Inferior performance of inplace broadcasting over `map!` for multiple wide matrices

jishnub commented 1 year ago

See https://discourse.julialang.org/t/why-is-a-multi-argument-inplace-map-much-faster-in-this-case-than-a-broadcast/91525/6, the following seems broadly reproducible across a range of platforms:

julia> A = rand(10, 1000); B = copy(A); C = zero(A);

julia> using BenchmarkTools

julia> @btime map!(+, $C, $A, $B);
  8.947 μs (0 allocations: 0 bytes)

julia> @btime $C .= $A .+ $B;
  11.281 μs (0 allocations: 0 bytes)

julia> versioninfo()
Julia Version 1.8.3
Commit 0434deb161e (2022-11-14 20:14 UTC)
Platform Info:
  OS: Linux (x86_64-linux-gnu)
  CPU: 64 × AMD EPYC 7742 64-Core Processor
  WORD_SIZE: 64
  LIBM: libopenlibm
  LLVM: libLLVM-13.0.1 (ORCJIT, znver2)
  Threads: 1 on 64 virtual cores
Environment:
  LD_LIBRARY_PATH = /home/user/lib:/lib::/home/user/.local/lib
  JULIA_DEPOT_PATH = /scratch/user/julia
  JULIA_REVISE_POLL = 1
  JULIA_NUM_PRECOMPILE_TASKS = 1
  JULIA_EDITOR = vi

This difference goes away for nearly square matrices, and is minimal for tall matrices. On some platforms, broadcasting performs better for the tall and square cases. However, map! seems to consistently do better for the wide case.

N5N3 commented 1 year ago

I think we already have a issue to track this problem but I can't find it. Anyway, the dim1 in this example is too small for vectorization and our broadcast only tries to vectorize the inner most loop. map! is faster here only because the inputs have linear index. If they are cartesian-indexed, I guess map! would be slower as IIRC it's zip based.

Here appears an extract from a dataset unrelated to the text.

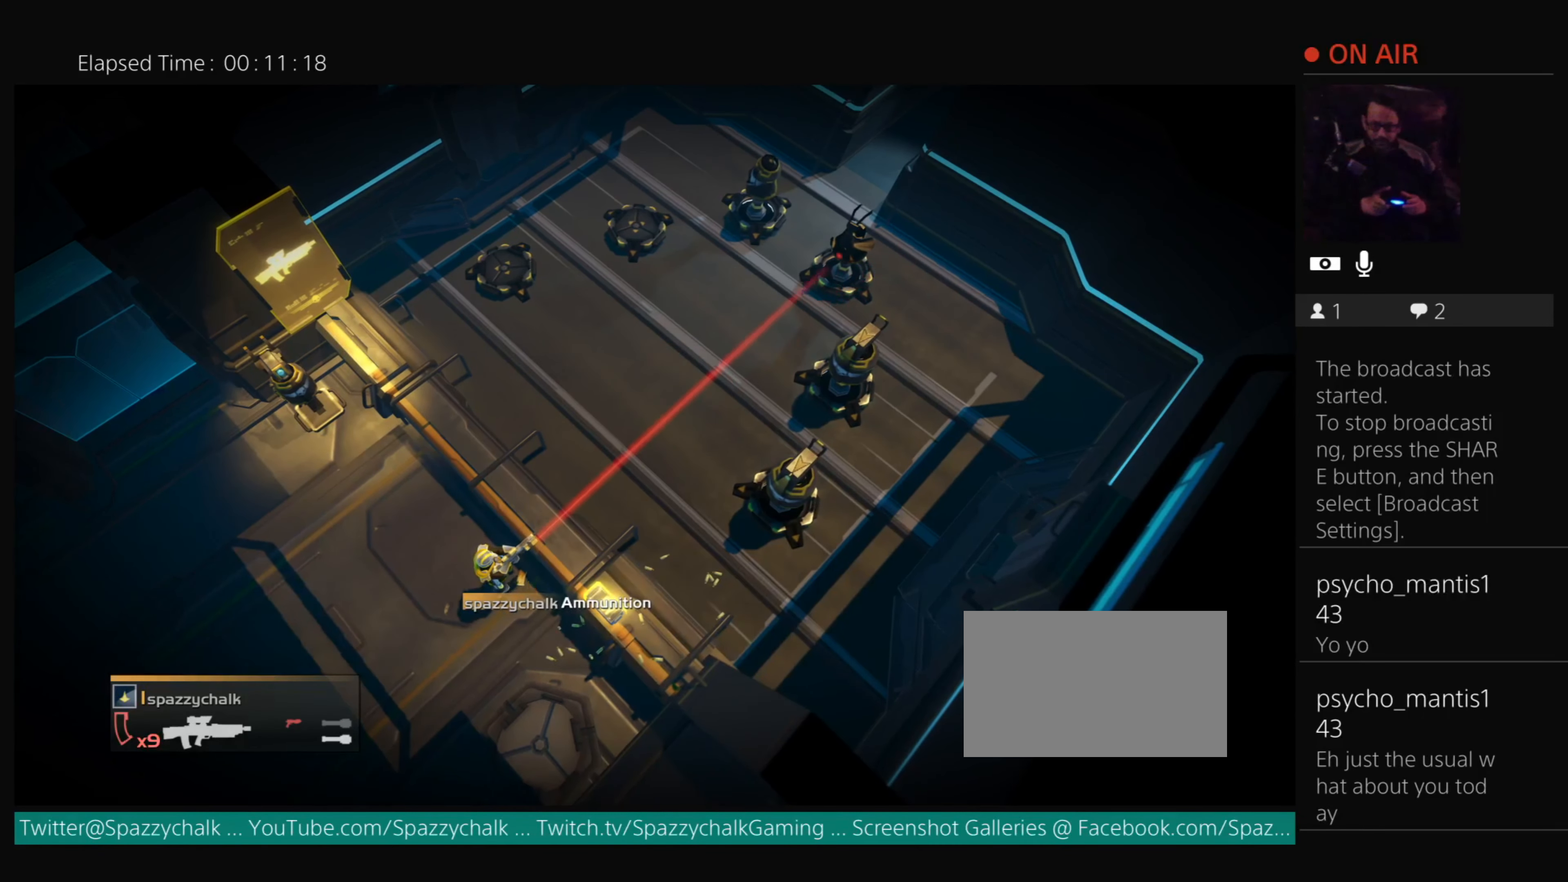
{"buttons": ["R2"], "events": [[300, "R2", "down"]]}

jishnub commented 1 year ago

Such wide matrices are frequently encountered in BandedMatrices. It would be good if broadcasting had a fast path that used linear indexing if all terms are compatible with it.

N5N3 commented 1 year ago

We have some related (Edit: but for different purpose) trial in Base (#30973), but I can't say it would be landed in the near future. For Pkg dev I think Fastbroadcast.jl might be the best solution for now. (Although it might not be that light weight ...)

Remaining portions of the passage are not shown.